State how many lines in the items below contain the string "France". Reply with the number alone.

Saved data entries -

'''

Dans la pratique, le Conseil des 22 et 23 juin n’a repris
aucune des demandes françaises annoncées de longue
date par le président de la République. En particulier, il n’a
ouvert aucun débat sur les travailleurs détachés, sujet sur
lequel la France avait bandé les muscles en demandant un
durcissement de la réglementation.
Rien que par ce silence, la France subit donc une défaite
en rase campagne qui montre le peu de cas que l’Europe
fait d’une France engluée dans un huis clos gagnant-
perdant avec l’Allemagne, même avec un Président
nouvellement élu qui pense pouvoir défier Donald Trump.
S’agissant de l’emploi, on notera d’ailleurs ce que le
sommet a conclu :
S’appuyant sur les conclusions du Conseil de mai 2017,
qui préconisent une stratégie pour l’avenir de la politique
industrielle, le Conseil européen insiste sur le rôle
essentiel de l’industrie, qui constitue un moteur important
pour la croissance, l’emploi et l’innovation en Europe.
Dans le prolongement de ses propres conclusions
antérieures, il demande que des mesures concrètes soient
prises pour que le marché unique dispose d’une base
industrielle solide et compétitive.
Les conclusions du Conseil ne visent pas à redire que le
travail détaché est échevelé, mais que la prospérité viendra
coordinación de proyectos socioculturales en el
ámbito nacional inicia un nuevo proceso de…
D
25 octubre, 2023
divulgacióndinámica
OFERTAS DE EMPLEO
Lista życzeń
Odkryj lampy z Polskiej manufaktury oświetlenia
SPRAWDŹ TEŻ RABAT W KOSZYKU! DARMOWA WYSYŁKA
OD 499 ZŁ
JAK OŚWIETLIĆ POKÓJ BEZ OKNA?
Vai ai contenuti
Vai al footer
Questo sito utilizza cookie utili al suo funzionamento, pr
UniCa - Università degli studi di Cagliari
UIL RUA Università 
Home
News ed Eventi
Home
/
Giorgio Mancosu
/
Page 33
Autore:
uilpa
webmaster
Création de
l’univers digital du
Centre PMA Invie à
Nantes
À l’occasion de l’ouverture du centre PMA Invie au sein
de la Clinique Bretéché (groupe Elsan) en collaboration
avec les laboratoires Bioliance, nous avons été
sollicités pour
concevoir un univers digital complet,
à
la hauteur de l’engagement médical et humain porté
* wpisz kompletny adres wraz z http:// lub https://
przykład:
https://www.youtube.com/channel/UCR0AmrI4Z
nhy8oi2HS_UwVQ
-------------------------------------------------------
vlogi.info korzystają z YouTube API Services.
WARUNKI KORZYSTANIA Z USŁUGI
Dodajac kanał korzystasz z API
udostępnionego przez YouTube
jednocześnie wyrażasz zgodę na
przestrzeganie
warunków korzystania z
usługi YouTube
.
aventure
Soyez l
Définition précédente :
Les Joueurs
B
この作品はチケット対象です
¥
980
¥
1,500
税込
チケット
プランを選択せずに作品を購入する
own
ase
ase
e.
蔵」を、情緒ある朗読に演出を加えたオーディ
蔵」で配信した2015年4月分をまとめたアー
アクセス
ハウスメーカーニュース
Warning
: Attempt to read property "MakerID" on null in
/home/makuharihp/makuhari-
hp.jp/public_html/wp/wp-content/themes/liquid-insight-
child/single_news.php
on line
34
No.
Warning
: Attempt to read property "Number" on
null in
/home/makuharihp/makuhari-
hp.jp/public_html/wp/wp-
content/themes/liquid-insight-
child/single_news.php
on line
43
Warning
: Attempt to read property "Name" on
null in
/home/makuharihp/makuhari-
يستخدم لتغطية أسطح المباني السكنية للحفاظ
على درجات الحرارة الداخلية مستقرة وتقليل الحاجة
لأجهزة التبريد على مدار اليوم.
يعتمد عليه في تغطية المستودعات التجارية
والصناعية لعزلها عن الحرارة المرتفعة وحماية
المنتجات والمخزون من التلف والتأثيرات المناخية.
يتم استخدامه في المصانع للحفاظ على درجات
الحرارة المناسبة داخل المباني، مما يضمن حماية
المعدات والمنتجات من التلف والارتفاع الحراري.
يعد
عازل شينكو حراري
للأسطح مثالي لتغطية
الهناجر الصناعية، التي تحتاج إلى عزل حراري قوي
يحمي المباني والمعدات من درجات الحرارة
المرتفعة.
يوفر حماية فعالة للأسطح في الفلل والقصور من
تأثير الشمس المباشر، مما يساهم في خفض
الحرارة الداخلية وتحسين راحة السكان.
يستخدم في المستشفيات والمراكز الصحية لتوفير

'''

Written solution - 3